_AUFGABE 1_
Gib bitte den Text zum Erdbeben in Nepal von „Die nepalesische Regierung“ bis einschließlich „Bergsteiger-Basislagers wurden verschüttet.“ erneut wieder und tausche dabei „Lawine“ gegen „Eislawine“ aus.
_AUFGABE 2_
Beantworte anhand des Textes zum Erdbeben in Nepal diese Fragen:
(a) Bis in welche indische Stadt waren die Erschütterungen spürbar?
(b) Was hat die nepalesische Regierung ausgerufen?
(c) Wie viele Bergsteiger wurden laut Ang Tshering verletzt?
_AUFGABE 3_
Prüfe, ob die folgenden Aussagen mit dem Text zum Erdbeben in Nepal übereinstimmen:
(a) Die nepalesische Regierung hat die internationale Gemeinschaft um Hilfe gebeten.
(b) Die Zahl der vermissten Bergsteiger ist bekannt.
(c) Auch in Bangladesch gab es Todesopfer.
::: SEITENTEXT :::
Die Erde zitterte mehrere Stunden weiter. Nepalesischen Seismologen verzeichneten über als 20 Nachbeben. Die Erschütterungen waren bis in die indische Hauptstadt Neu-Delhi spürbar. Auch die Nachbarländer Indien, Bangladesch und das chinesische Tibet haben Todesopfer und Verletzte zu beklagen.

Ein Überlebender wird aus dem Dharahara-Turm geborgen

Ein Überlebender wird aus dem Dharahara-Turm geborgen

Foto: Getty Images

Die nepalesische Regierung hat den Notstand ausgerufen und die internationale Gemeinschaft um humanitärer Hilfe gebeten.

Katastrophe im Basislager am Mount Everest

Im Basislager am höchsten Berg der Welt kam es zu einer weiteren Katastrophe: Eine durch das Erdbeben ausgelöste Lawine riss 17 Bergsteiger in den Tod. 61 wurden verletzt, wie Ang Tshering vom nepalesischen Bergsportverband am Sonntagmorgen mitteilte. Eine unbekannte Zahl von Bergsteigern wird vermisst. Große Teile des Bergsteiger-Basislagers wurden verschüttet.
::: BEREITGESTELLTE DATEN :::
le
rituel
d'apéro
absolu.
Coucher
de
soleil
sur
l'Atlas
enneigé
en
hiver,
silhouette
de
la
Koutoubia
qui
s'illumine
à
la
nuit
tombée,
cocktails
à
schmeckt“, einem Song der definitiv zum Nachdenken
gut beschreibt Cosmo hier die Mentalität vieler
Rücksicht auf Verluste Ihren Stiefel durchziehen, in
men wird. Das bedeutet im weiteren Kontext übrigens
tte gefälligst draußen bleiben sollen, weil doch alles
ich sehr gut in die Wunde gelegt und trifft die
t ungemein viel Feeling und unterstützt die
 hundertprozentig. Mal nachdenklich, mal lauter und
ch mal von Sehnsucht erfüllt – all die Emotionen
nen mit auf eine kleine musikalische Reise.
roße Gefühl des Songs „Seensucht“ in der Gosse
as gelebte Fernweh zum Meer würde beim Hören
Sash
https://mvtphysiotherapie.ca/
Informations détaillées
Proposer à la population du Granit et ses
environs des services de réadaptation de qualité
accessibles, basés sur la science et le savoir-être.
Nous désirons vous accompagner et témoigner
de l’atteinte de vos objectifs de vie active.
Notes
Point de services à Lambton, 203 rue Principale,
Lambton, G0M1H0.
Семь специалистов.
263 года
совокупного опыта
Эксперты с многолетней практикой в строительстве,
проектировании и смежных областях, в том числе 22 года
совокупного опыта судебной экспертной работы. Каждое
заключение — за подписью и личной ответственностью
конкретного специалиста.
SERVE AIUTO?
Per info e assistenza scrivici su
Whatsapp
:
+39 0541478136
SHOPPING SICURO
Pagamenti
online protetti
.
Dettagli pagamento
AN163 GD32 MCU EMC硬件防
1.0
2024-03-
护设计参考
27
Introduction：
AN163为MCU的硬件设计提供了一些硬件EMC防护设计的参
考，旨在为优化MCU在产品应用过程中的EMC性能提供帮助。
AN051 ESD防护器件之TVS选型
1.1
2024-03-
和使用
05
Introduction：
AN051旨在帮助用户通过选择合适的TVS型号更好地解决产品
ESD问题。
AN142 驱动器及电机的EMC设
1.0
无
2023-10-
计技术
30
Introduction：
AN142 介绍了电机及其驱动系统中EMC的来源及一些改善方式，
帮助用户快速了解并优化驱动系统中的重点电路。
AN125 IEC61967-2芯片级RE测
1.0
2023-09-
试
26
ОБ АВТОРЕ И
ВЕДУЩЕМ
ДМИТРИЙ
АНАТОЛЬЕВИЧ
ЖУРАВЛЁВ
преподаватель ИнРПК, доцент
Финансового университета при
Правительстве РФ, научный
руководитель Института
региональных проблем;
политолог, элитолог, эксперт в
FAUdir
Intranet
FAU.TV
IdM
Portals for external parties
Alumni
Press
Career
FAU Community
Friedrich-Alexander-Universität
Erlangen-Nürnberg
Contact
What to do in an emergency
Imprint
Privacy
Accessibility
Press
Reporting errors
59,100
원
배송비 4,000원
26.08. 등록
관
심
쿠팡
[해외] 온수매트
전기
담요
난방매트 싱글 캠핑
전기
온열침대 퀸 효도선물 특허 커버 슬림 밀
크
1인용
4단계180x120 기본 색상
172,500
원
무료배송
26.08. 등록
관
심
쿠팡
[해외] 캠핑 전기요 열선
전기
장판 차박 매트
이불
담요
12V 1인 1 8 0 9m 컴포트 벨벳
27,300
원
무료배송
:::
_LÖSUNG 1_
Die nepalesische Regierung hat den Notstand ausgerufen und die internationale Gemeinschaft um humanitärer Hilfe gebeten.

Katastrophe im Basislager am Mount Everest

Im Basislager am höchsten Berg der Welt kam es zu einer weiteren Katastrophe: Eine durch das Erdbeben ausgelöste Eislawine riss 17 Bergsteiger in den Tod. 61 wurden verletzt, wie Ang Tshering vom nepalesischen Bergsportverband am Sonntagmorgen mitteilte. Eine unbekannte Zahl von Bergsteigern wird vermisst. Große Teile des Bergsteiger-Basislagers wurden verschüttet.

_LÖSUNG 2_
(a) Bis in die indische Hauptstadt Neu-Delhi.
(b) Den Notstand.
(c) 61.

_LÖSUNG 3_
(a) Ja: „Die nepalesische Regierung hat den Notstand ausgerufen und die internationale Gemeinschaft um humanitärer Hilfe gebeten.“
(b) Nein: „Eine unbekannte Zahl von Bergsteigern wird vermisst.“
(c) Ja: „Auch die Nachbarländer Indien, Bangladesch und das chinesische Tibet haben Todesopfer und Verletzte zu beklagen.“